Elmer's face got red. "To tell you
the truth, Mr. Wilson, I had an engine overhaul job done at a shop down in
the city - they gave me a low price, and they said that my wiring system was
O.K. Could that be why the motor doesn't run as well as it did before they
monkeyed with it?"
"More likely than not," Gus told him.
"You're always likely to have ignition
trouble after an engine overhaul if you leave the old wiring in. Putting
new pistons, rings and valves in an engine - you had all that done, didn't
you? - always increases the compression. Well, that higher compression
usually shows up ignition-system weaknesses that weren't noticed when the
compression was lower.
Elmer did a job of serious thinking.
"Well," he said at last, "I know that what you say about cars is always 100
percent right. Suppose you check over all my wiring, and phone me what
should be done, and how much it will cost me? I've got to get back to the
store."
"O.K.," Gus agreed. "I'll give you a
call just as soon as I know the bad news."
Elmer hurried out. For five minutes
Gus went over the car's wiring with his instruments. "Too much resistance
everywhere," he said finally. "resistance, Wally, is a thief that robs you
of your battery's juice. No wonder Elmer's engine hasn't been running
right."
"What makes resistance?" Wally wanted
to know.
"Oh, lots of things," Gus told him.
"Loose connections, and corroded and frayed cables are among them, Cable
that isn't big enough to do its job is a big resistance-maker.

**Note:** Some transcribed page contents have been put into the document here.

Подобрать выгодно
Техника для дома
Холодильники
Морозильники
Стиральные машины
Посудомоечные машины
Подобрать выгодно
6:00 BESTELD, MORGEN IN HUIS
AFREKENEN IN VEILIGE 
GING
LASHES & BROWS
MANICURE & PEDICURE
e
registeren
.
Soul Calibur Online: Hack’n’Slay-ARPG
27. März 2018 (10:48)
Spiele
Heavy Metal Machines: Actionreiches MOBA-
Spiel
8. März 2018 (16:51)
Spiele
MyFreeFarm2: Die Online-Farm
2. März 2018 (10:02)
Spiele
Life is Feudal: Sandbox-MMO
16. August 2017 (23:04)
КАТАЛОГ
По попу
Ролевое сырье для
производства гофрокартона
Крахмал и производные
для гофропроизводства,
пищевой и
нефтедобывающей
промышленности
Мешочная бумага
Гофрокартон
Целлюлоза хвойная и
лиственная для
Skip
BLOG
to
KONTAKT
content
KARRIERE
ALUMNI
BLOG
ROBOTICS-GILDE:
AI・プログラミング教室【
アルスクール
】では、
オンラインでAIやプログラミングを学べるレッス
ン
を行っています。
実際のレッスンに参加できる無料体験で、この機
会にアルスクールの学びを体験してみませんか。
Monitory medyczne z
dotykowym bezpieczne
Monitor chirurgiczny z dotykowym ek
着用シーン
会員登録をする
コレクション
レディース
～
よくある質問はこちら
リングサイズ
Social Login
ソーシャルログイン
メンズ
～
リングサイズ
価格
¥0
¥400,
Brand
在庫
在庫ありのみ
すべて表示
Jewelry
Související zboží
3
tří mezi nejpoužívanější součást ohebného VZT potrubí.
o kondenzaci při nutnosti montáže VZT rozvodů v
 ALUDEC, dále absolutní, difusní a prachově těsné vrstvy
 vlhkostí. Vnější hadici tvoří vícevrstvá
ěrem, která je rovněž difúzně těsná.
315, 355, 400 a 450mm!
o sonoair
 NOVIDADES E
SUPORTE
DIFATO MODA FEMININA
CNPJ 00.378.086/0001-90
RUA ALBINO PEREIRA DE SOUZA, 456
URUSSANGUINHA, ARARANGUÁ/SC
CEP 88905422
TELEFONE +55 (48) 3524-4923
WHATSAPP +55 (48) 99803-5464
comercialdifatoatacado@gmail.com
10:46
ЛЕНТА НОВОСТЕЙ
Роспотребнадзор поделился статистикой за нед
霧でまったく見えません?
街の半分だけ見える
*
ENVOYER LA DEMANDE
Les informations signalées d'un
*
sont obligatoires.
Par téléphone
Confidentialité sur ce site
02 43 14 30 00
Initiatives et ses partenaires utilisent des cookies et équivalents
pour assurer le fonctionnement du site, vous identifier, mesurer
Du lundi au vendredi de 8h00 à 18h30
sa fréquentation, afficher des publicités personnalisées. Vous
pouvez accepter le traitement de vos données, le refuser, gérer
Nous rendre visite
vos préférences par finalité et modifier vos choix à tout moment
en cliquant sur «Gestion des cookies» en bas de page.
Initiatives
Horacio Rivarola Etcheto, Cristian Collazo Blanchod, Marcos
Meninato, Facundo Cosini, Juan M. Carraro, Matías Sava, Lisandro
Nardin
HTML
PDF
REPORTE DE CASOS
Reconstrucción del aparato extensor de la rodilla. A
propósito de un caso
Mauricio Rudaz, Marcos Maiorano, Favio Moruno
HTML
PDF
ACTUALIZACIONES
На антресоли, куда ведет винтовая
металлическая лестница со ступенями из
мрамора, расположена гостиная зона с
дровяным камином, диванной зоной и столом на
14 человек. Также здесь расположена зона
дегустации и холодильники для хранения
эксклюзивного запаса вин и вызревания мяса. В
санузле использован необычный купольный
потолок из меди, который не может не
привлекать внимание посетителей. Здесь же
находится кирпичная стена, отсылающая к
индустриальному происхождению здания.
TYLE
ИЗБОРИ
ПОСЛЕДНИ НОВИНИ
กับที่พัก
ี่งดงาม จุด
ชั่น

Sometimes when cables are replaced the
new ones that are put in aren't of as large gauge as the old ones were. Bad
insulation causes voltage drop. It lets the juice leak out. If insulation
is broken, frayed, hard, brittle, or oil-soaked, the cable or wire should be
replaced."
While he had been talking Gus had been
looking at and feeling various cables wires, and connections. Now he shook
his head, got out a pad, and began to figure. "There's only one cure for
Elmer's trouble," he said.
"That's an entire rewiring job."
He went into the office and gave Elmer
the bad news over the telephone. When he told him how much the rewiring job
would cost there was a lengthy silence at the other end of the wire. Then
Elmer's voice said, a little weakly, "O.K. - go ahead."
Late that afternoon Joe Clark came
into the shop and found Gus ripping wiring out of Elmer Jones's car "What
the dickens are you doing?" he demanded.
Gus grinned at him. "Oh, just a
little wire pulling," he said. "We all have to do it now and then."
Joe grinned back. "Well, wire pulling
is a good way to get ahead," he commented.
"Sure it is," Gus agreed. "And when
the wiring system on a car is as thoroughly rotted out as it is on this bus,
it's the only way to get ahead - or to get anywhere else."